I can do a, b, c and d alright, but I'm stuck on e.(a) Write down the Maclaurin series for $\displaystyle \dfrac{1}{1-x}$. What it it's radius of convergence?

(b) Write down the Maclaurin series for $\displaystyle \dfrac{1}{1+x}$

(c) Use (b) to find the Maclaurin series for f(x) = ln (1+x)

(d) What is the radius of convergence found in (c)?

(e) What is the interval of convergence found in (c)?

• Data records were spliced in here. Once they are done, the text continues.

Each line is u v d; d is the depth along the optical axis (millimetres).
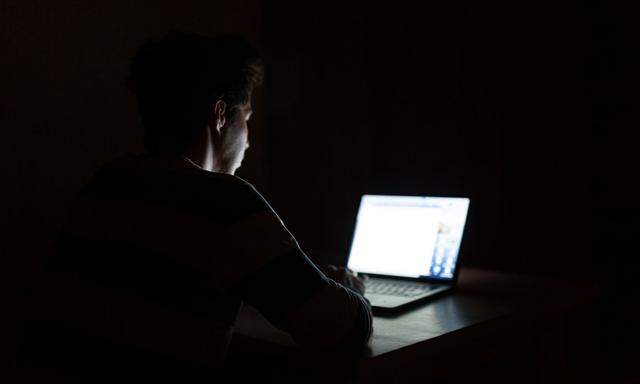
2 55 1417
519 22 1646
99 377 811
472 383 1466
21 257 1456
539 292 1340
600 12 1503
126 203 849
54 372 871
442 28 1803
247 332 1021
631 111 1454
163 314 781
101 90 1604
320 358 893
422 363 1295
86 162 1575
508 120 1675
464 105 1762
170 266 792
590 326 1527
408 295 1257
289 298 802
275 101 2107
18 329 1454
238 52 974
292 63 2076
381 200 1605
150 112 932
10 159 1433
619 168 1478
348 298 875
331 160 2029
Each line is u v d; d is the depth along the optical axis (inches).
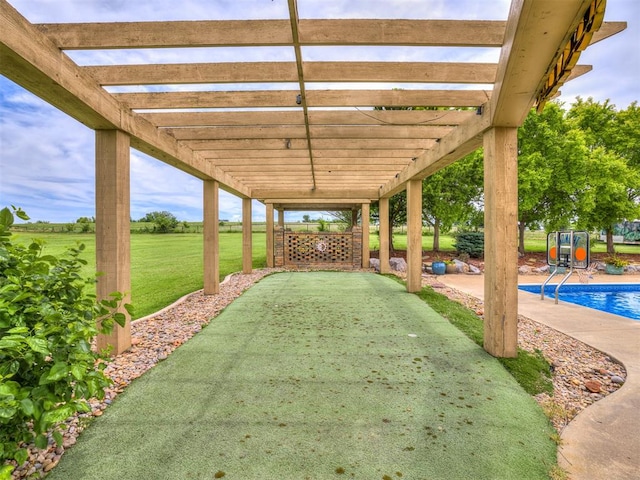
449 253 579.2
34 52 98.0
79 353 73.2
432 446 85.4
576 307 244.4
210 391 113.1
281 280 356.5
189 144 222.2
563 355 148.9
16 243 87.4
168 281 336.5
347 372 128.2
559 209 517.0
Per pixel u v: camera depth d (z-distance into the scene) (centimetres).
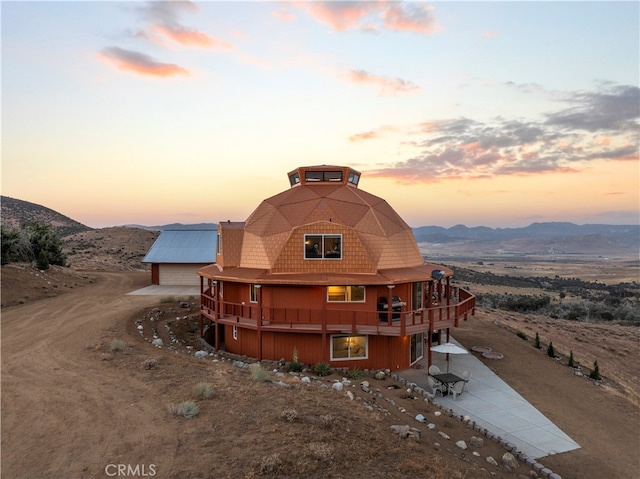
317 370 1753
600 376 2173
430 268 2286
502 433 1363
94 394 1123
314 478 781
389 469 860
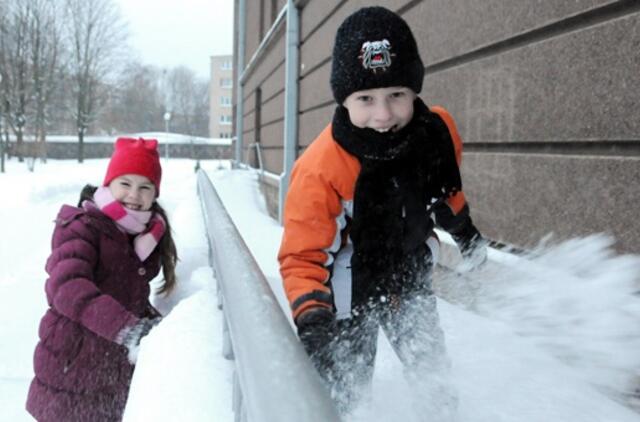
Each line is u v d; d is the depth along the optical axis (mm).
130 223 2520
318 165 1674
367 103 1641
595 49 2203
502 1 2865
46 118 47250
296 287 1616
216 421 1413
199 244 4359
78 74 51438
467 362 1764
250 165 15227
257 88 13688
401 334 1736
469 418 1530
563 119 2396
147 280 2668
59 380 2271
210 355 1821
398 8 4227
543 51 2531
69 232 2350
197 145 73688
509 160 2814
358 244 1681
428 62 3766
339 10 5805
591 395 1641
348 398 1571
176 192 14164
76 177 23859
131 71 66000
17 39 44188
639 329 1770
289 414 711
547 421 1502
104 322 2160
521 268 2184
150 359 1842
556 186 2451
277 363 853
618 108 2082
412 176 1678
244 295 1229
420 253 1814
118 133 77812
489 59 3004
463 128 3303
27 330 3855
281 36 9812
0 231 8961
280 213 7984
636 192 1995
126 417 1512
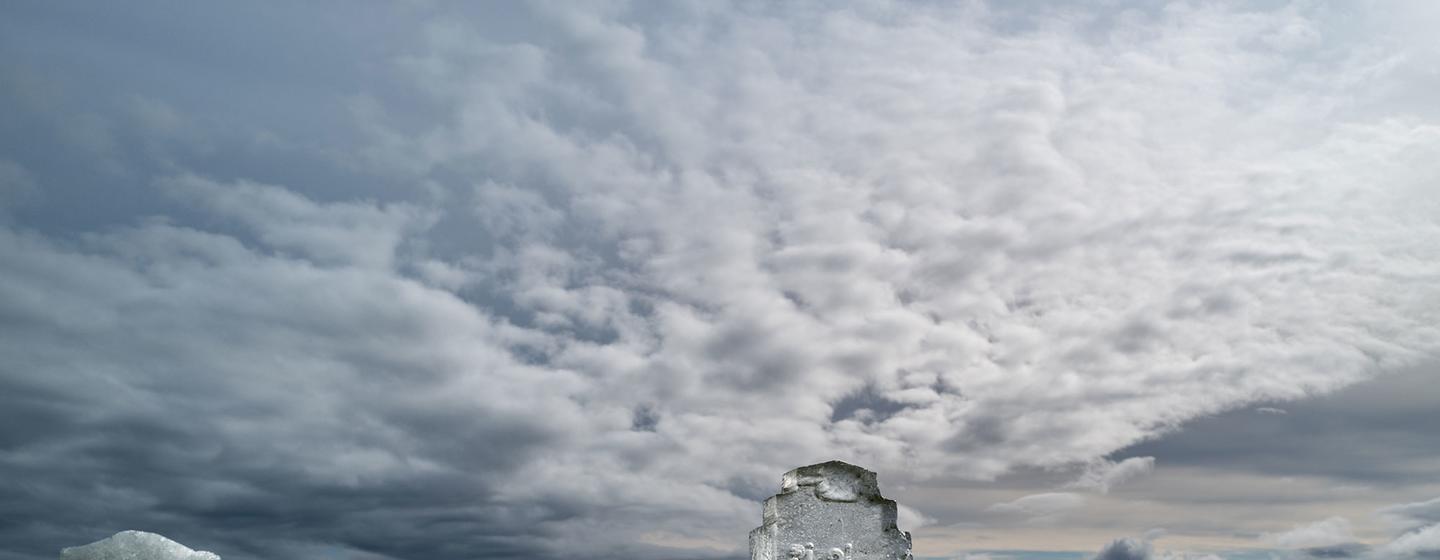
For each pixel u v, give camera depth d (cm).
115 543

(a) $\displaystyle \dfrac{1}{1-x} = 1 + x + x^2 + x^3 + x^4 + x^5 ...$

The radius of convergence is 1 (It's a geometric series where x is the ratio).

(b) $\displaystyle \dfrac{1}{1+x} = 1 - x + x^2 - x^3 + x^4 - x^5 ...$

(c) $\displaystyle \displaystyle \int \dfrac{1}{1+x} = \ln (1+x) = x - \dfrac{x^2}{2} + \dfrac{x^3}{3} - \dfrac{x^4}{4} + \dfrac{x^5}{5} - \dfrac{x^6}{6} ...$

(d) The radius of convergence is still 1, integrating does not alter the radius of convergence.

Now how do I go about checking the interval of convergence? Is it just (-1, 1)?